The latest KPMG and REC, UK Report on Jobs survey, compiled by S&P Global, showed that a preference for short-term staff pushed up temp billings growth to a seven-month high, while permanent staff appointments contracted at the fastest pace in over two years.
Vacancy trends showed a softer rise in permanent staff demand contrasting with a sharper increase in temp positions.
UK recruitment consultancies signalled a further shift in hiring preferences from permanent to temporary workers amid lingering economic uncertainty around the outlook and rising costs in April.
Notably, permanent placements fell for the seventh month in a row, and at the quickest rate since the start of 2021. In contrast, temp billings expanded solidly, with the rate of growth the fastest for seven months.
Starting salaries for permanent workers continued to rise at a historically sharp pace in April, with the rate of inflation picking up to a four-month high. At the same time, temp wage growth improved to the highest since January. Higher rates of starting pay were frequently attributed to efforts to attract and secure suitably-skilled staff and bumps to pay to reflect the higher cost of living.
'Hedging their bets'
Neil Carberry, REC Chief Executive, said: “This data shows how uncertain many employers are feeling right now. The good news is they still need to hire, as growing vacancies show. But firms are hedging their bets. After a better month in March, in April we saw permanent hiring fall back quickly and businesses turn to temps to help them through. London had a particularly difficult month.

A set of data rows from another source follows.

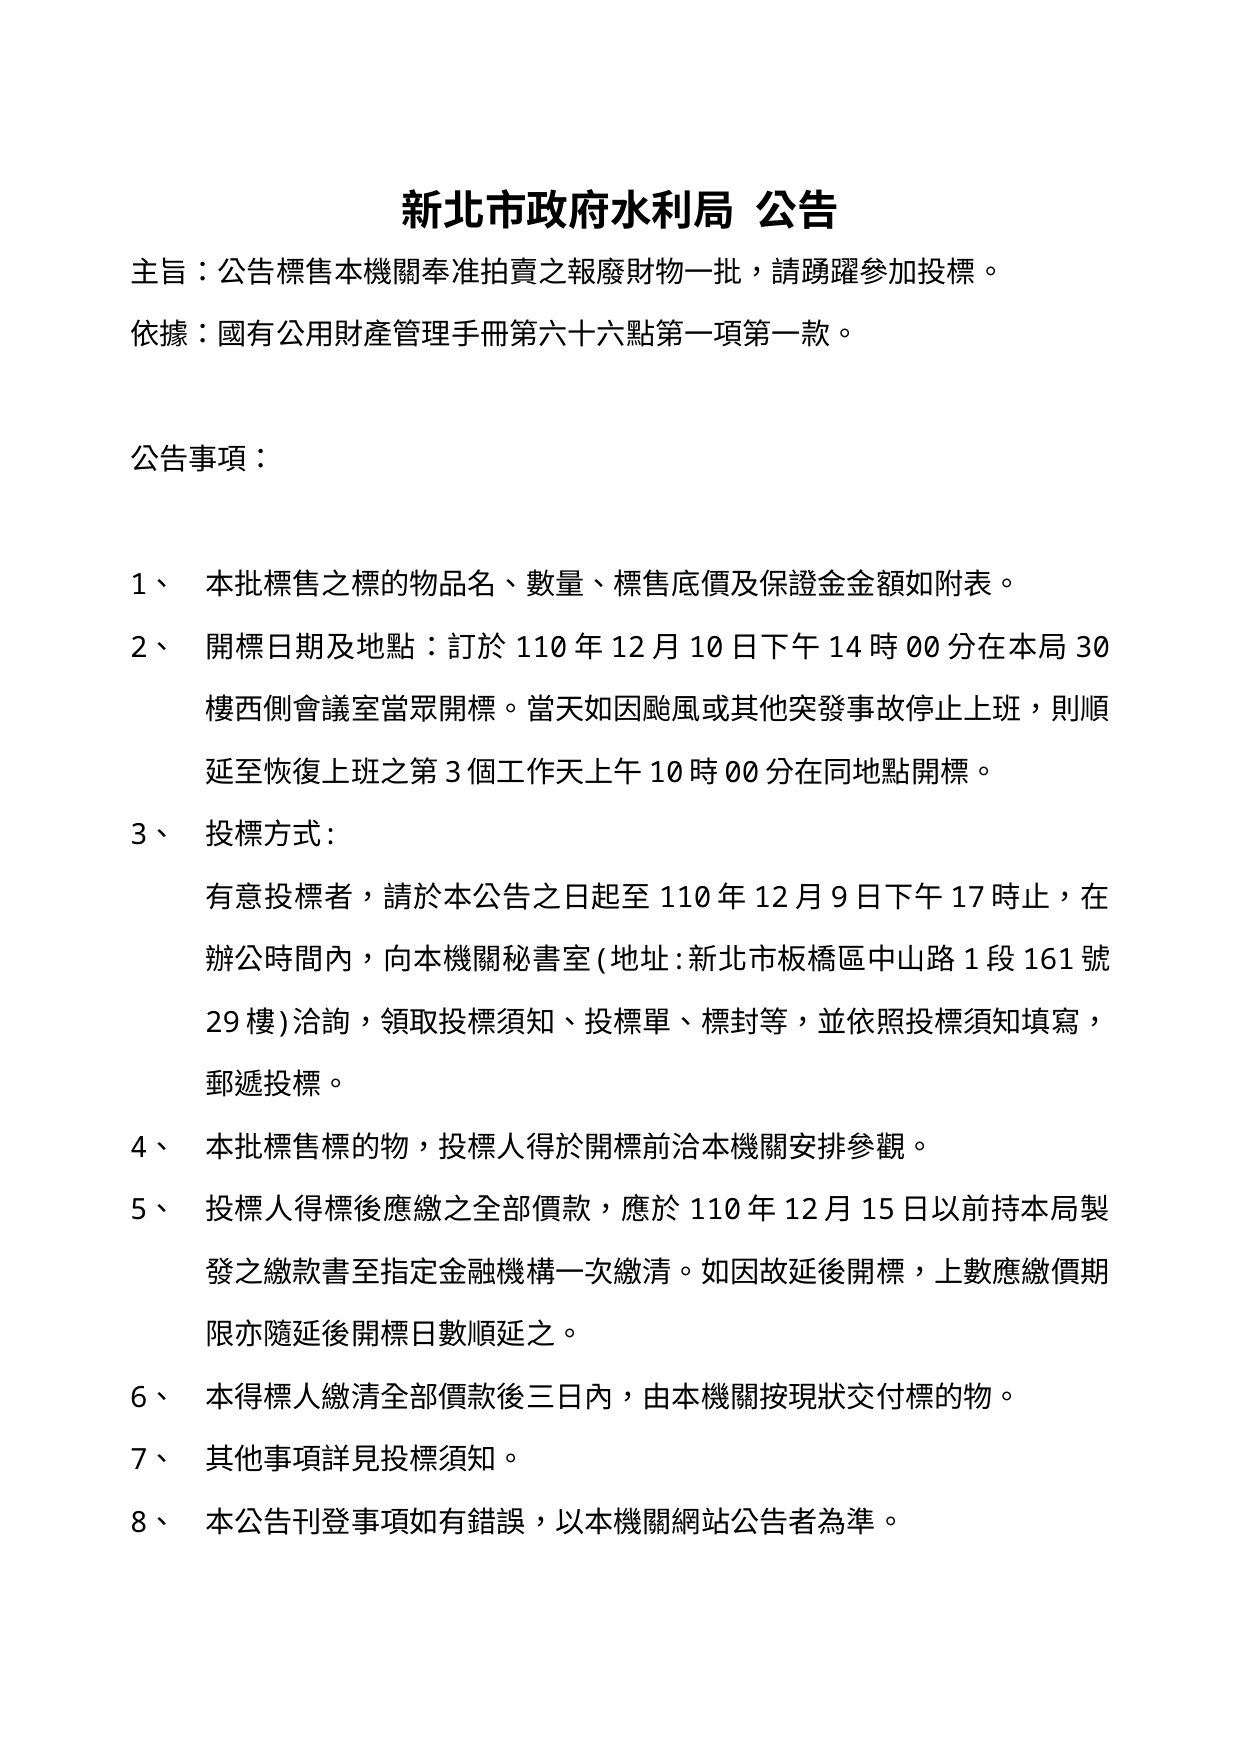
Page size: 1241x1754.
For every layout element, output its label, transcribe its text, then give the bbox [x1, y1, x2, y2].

text 主旨：公告標售本機關奉准拍賣之報廢財物一批，請踴躍參加投標。 [130, 228, 1110, 290]
list 本得標人繳清全部價款後三日內，由本機關按現狀交付標的物。 [130, 1353, 1110, 1415]
text 新北市政府水利局 公告 [0, 72, 1110, 228]
list 投標人得標後應繳之全部價款，應於110年12月15日以前持本局製發之繳款書至指定金融機構一次繳清。如因故延後開標，上數應繳價期限亦隨延後開標日數順延之。 [130, 1165, 1110, 1353]
list 其他事項詳見投標須知。 [130, 1415, 1110, 1478]
list 開標日期及地點：訂於110年12月10日下午14時00分在本局30樓西側會議室當眾開標。當天如因颱風或其他突發事故停止上班，則順延至恢復上班之第3個工作天上午10時00分在同地點開標。 [130, 603, 1110, 790]
list 投標方式: [130, 790, 1110, 853]
text 有意投標者，請於本公告之日起至110年12月9日下午17時止，在辦公時間內，向本機關秘書室(地址:新北市板橋區中山路1段161號29樓)洽詢，領取投標須知、投標單、標封等，並依照投標須知填寫，郵遞投標。 [205, 853, 1110, 1103]
list 本批標售之標的物品名、數量、標售底價及保證金金額如附表。 [130, 540, 1110, 603]
text 公告事項： [130, 415, 1110, 478]
text 依據：國有公用財產管理手冊第六十六點第一項第一款。 [130, 290, 1110, 353]
list 本批標售標的物，投標人得於開標前洽本機關安排參觀。 [130, 1103, 1110, 1165]
list 本公告刊登事項如有錯誤，以本機關網站公告者為準。 [130, 1478, 1110, 1540]
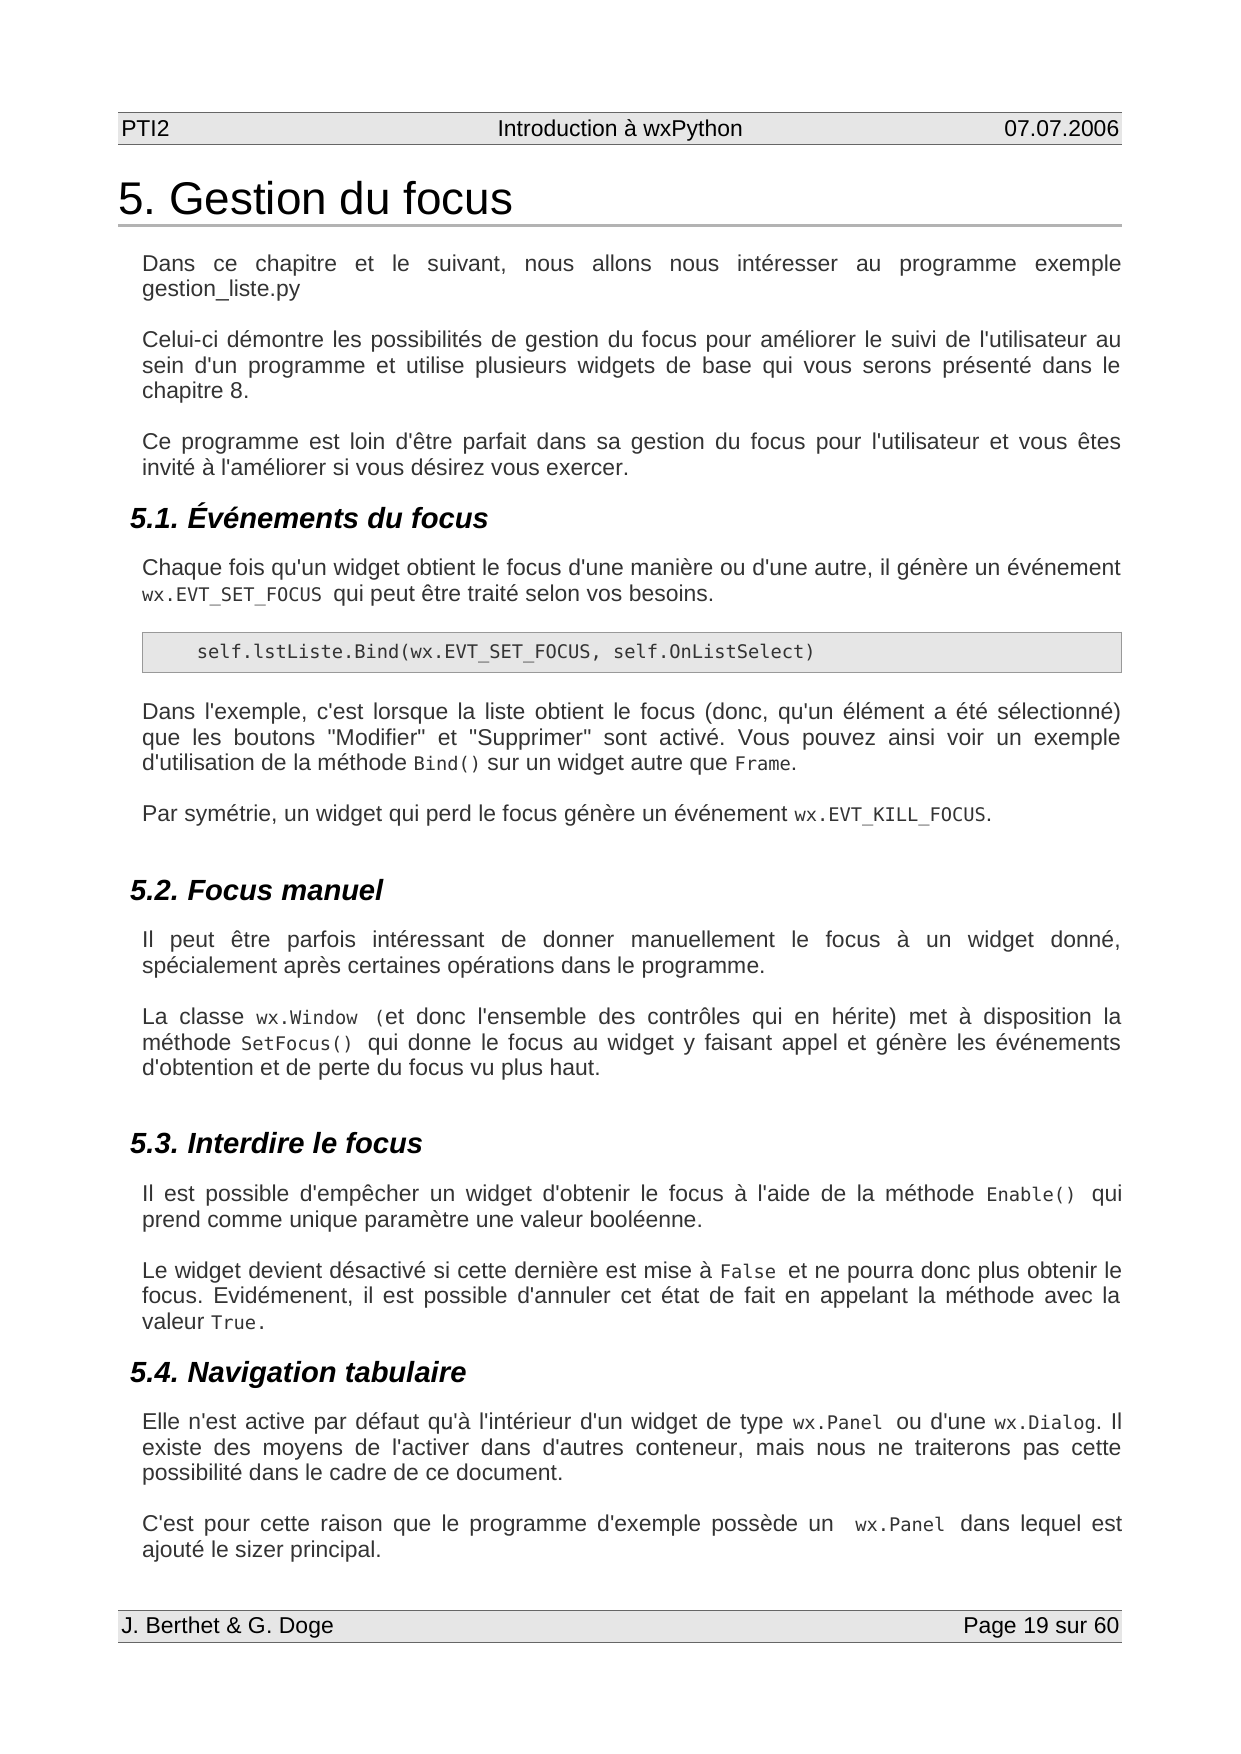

“The picture varies for temporary recruitment too, with REC members reporting weaker demand in some sectors than others as sectors like logistics, driving and food are heavily affected by changing consumer behaviour. Taken together, however, there is still plenty of opportunity out there for jobseekers. Wages are rising strongly for both temps and new permanent hires in the face of inflation, even though candidate availability is finally starting to improve.
“For employers, hiring is unlikely to get easier soon. Those businesses that succeed will have good, long-term strategies for accessing talent from a wide range of sources, including retraining.”
Claire Warnes, Partner at KPMG UK, said: “The preference for hiring short-term staff continued unabated into April. Businesses remain cautious about committing to permanent hires in the face of ongoing economic uncertainty, which led to the quickest increase in temporary billings for seven months.
“Recruitment freezes and candidates lacking the right skills were also cited as causing this divergence, with permanent staff appointments contracting at the fastest rate in two years.
“For businesses looking to hire there are some green shoots in candidate availability, as supply improved for the second month in a row. Starting rates of pay for both permanent and temporary positions are still rising at historically sharp rates, giving people an incentive to move roles.
“But skills shortages still dominate the market with no signs of progress. Government and businesses must do more to avert this skills crisis.”